*WRITTEN TASK*
Turn the records into a numbered list with blank lines dropped and pictures left out, starting with the line containing "How many data" and going on through the line containing "Which label corresponds". Include both of those lines.

*INPUT RECORDS*
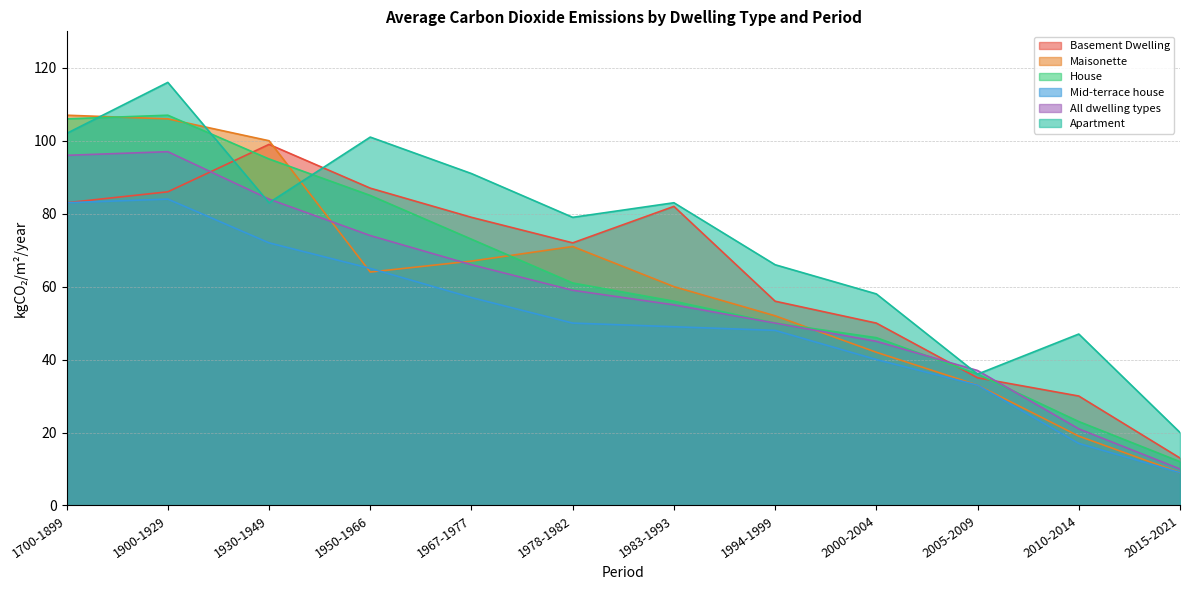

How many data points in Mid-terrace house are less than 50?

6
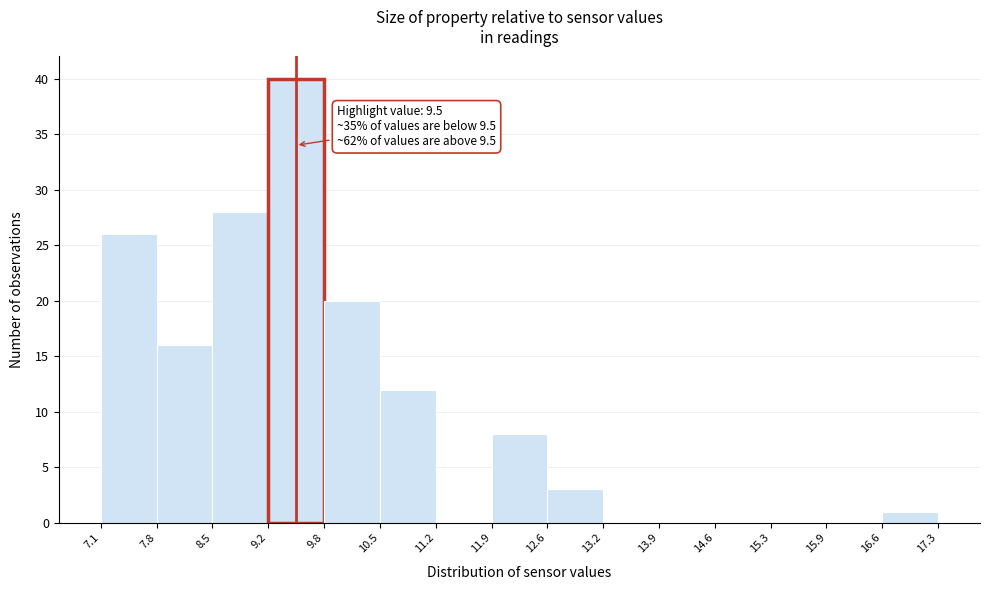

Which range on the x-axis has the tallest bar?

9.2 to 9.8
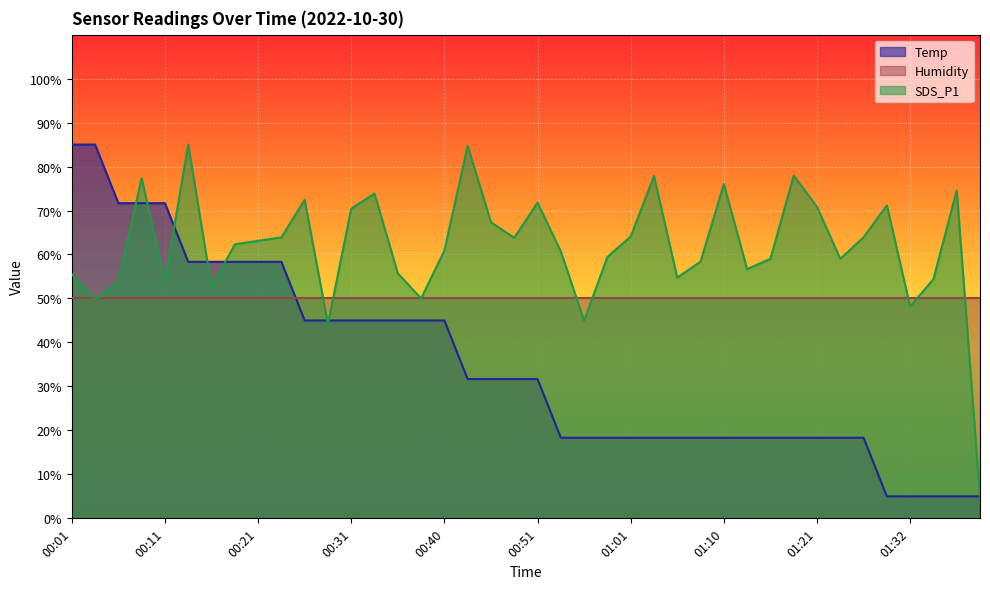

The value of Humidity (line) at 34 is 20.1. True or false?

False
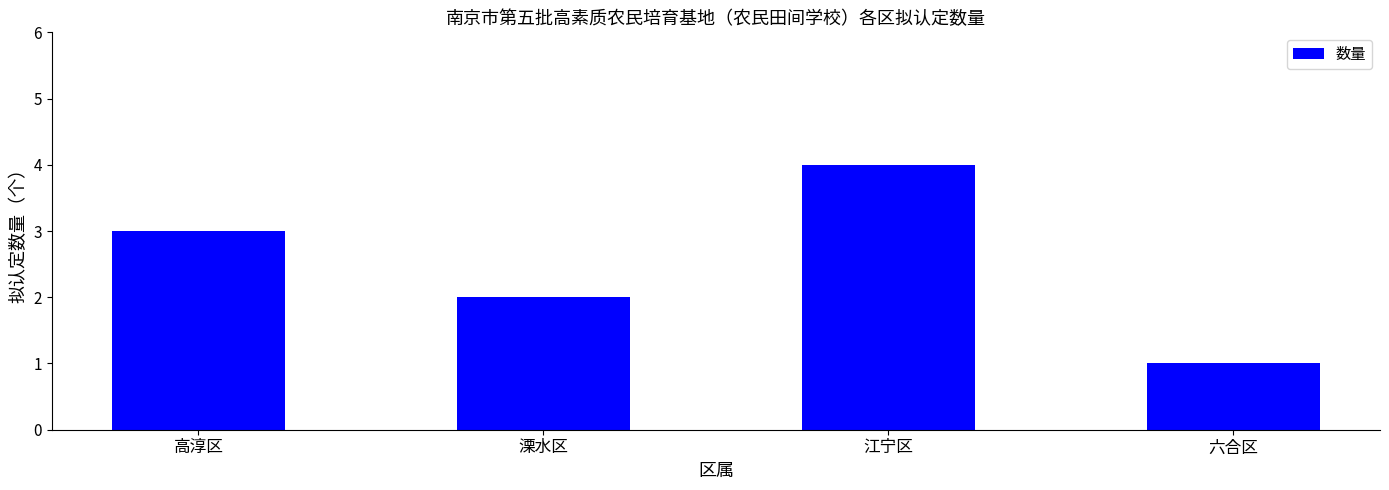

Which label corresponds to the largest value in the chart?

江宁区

--

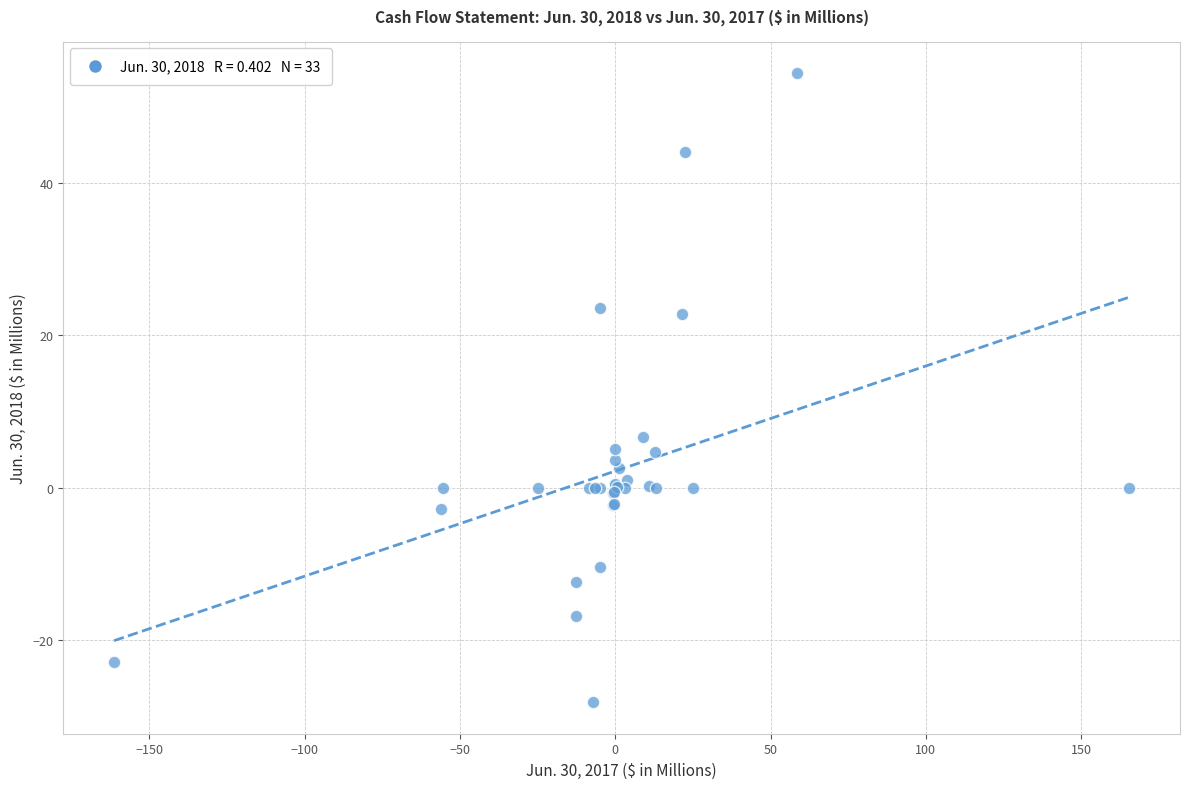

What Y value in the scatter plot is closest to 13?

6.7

*RESULT*
1. How many data points in Mid-terrace house are less than 50?
2. 6
3. Which range on the x-axis has the tallest bar?
4. 9.2 to 9.8
5. The value of Humidity (line) at 34 is 20.1. True or false?
6. False
7. Which label corresponds to the largest value in the chart?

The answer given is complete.